Untersuchung auf Nano-Ebene

Forscher sind tierischem Klebstoff auf der Spur

08.03.2023 von

Ein internationales Forscherteam mit Beteiligung der TU Darmstadt ist dem Geheimnis eines verblüffenden Klebstoffs aus der Tierwelt ein Stück nähergekommen. Mit diesem Sekret gehen sogenannte Stummelfüßer auf Jagd, eine Tiergruppe mit einigen ausgefallenen Eigenschaften. Die neuen Erkenntnisse könnten dabei helfen, wiederverwendbare Biomaterialen für medizinische oder industrielle Zwecke zu entwickeln.

Ein Vertreter der Art Euperipatoides rowelli beim Ausstoßen von Sekret durch die Schleimpapillen

Die australische Stummelfüßer-Art Euperipatoides rowelli erbeutet kleinere Insekten und verteidigt sich, indem sie aus zwei Düsen an ihrem Kopf eine klebrige Flüssigkeit ausstößt. Im Kontakt mit Oberflächen und durch Ziehen bilden sich in dem Sekret augenblicklich zugfeste Fasern. Je mehr das gefangene Tier zappelt, desto fester werden diese.

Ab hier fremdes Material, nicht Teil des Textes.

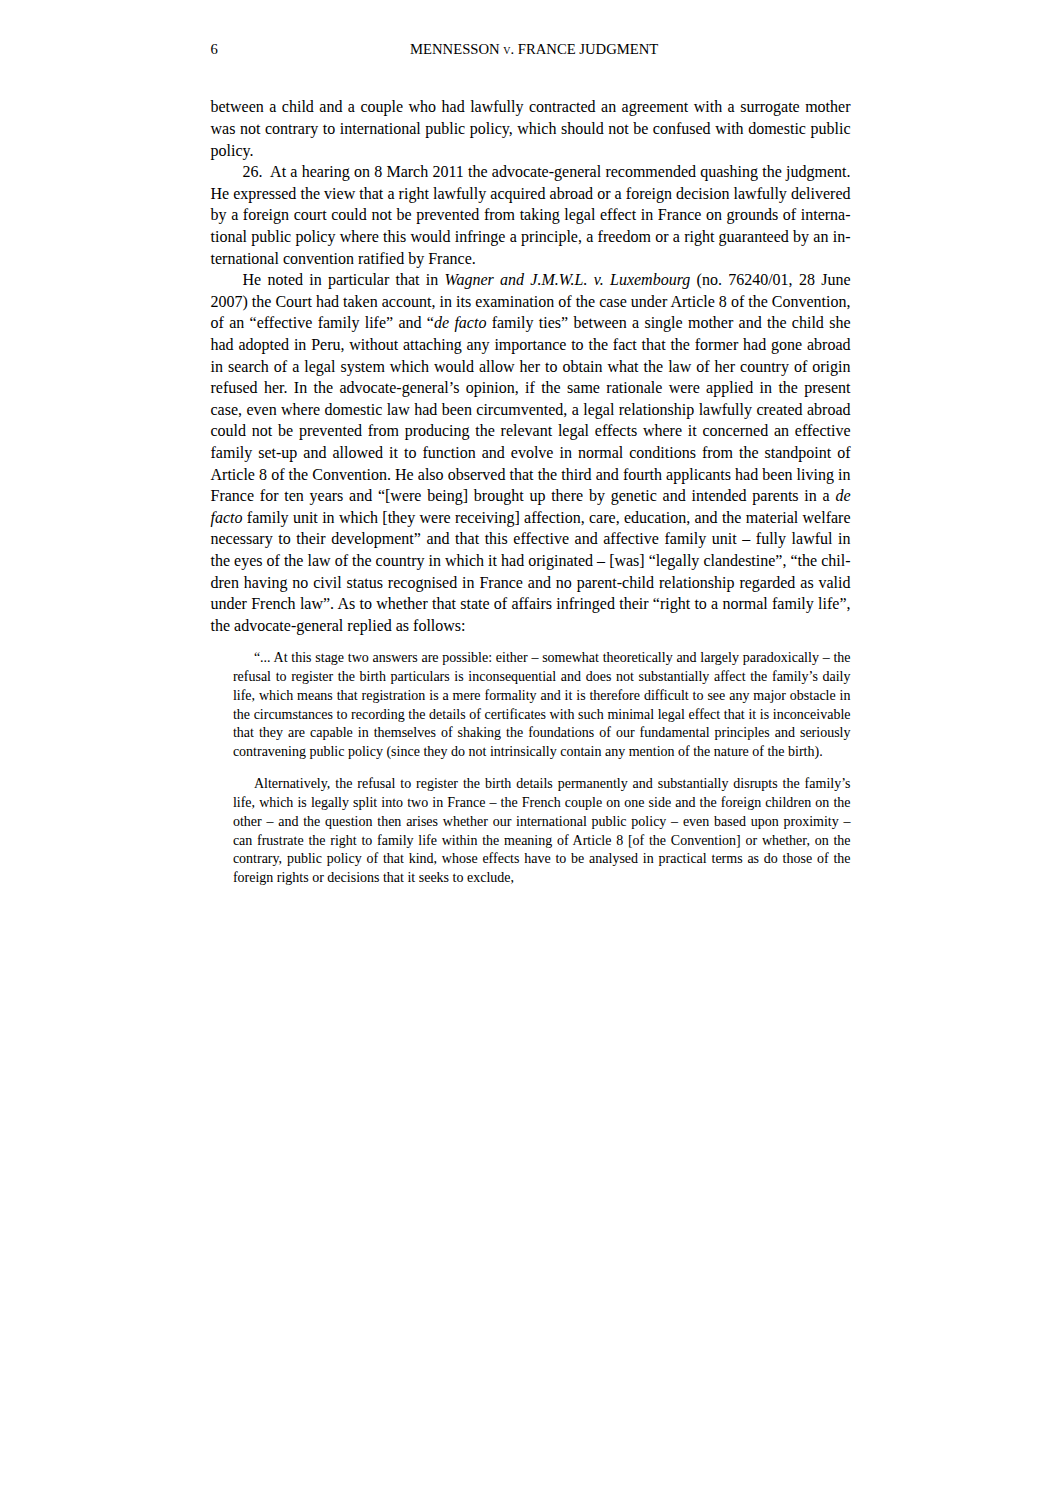6
MENNESSON v. FRANCE JUDGMENT
between a child and a couple who had lawfully contracted an agreement with a surrogate mother was not contrary to international public policy, which should not be confused with domestic public policy.
26. At a hearing on 8 March 2011 the advocate-general recommended quashing the judgment. He expressed the view that a right lawfully acquired abroad or a foreign decision lawfully delivered by a foreign court could not be prevented from taking legal effect in France on grounds of international public policy where this would infringe a principle, a freedom or a right guaranteed by an international convention ratified by France.
He noted in particular that in Wagner and J.M.W.L. v. Luxembourg (no. 76240/01, 28 June 2007) the Court had taken account, in its examination of the case under Article 8 of the Convention, of an “effective family life” and “de facto family ties” between a single mother and the child she had adopted in Peru, without attaching any importance to the fact that the former had gone abroad in search of a legal system which would allow her to obtain what the law of her country of origin refused her. In the advocate-general’s opinion, if the same rationale were applied in the present case, even where domestic law had been circumvented, a legal relationship lawfully created abroad could not be prevented from producing the relevant legal effects where it concerned an effective family set-up and allowed it to function and evolve in normal conditions from the standpoint of Article 8 of the Convention. He also observed that the third and fourth applicants had been living in France for ten years and “[were being] brought up there by genetic and intended parents in a de facto family unit in which [they were receiving] affection, care, education, and the material welfare necessary to their development” and that this effective and affective family unit – fully lawful in the eyes of the law of the country in which it had originated – [was] “legally clandestine”, “the children having no civil status recognised in France and no parent-child relationship regarded as valid under French law”. As to whether that state of affairs infringed their “right to a normal family life”, the advocate-general replied as follows:
“... At this stage two answers are possible: either – somewhat theoretically and largely paradoxically – the refusal to register the birth particulars is inconsequential and does not substantially affect the family’s daily life, which means that registration is a mere formality and it is therefore difficult to see any major obstacle in the circumstances to recording the details of certificates with such minimal legal effect that it is inconceivable that they are capable in themselves of shaking the foundations of our fundamental principles and seriously contravening public policy (since they do not intrinsically contain any mention of the nature of the birth).
Alternatively, the refusal to register the birth details permanently and substantially disrupts the family’s life, which is legally split into two in France – the French couple on one side and the foreign children on the other – and the question then arises whether our international public policy – even based upon proximity – can frustrate the right to family life within the meaning of Article 8 [of the Convention] or whether, on the contrary, public policy of that kind, whose effects have to be analysed in practical terms as do those of the foreign rights or decisions that it seeks to exclude,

Zur Untersuchung des Schleims arbeiteten Professor Emanuel Schneck vom Institut für Physik an der TU Darmstadt und Forschende der Universität Kassel mit Neutronenstrahlen, die sich wie die Wellen von Licht verhalten. Aus der Richtungsabhängigkeit, in der diese Wellen von der Probe abgelenkt werden, ließ sich errechnen, wie die klebrige Substanz aufgebaut ist. Zu ihrem Erstaunen stellten sie fest, dass zwar einheitlich große Nano-Kügelchen im Schleim vorhanden sind, große Proteine, aus denen die zugfesten Fasern gebildet werden, jedoch nicht in diesen Kügelchen stecken, sondern frei in dem Sekret schwimmen.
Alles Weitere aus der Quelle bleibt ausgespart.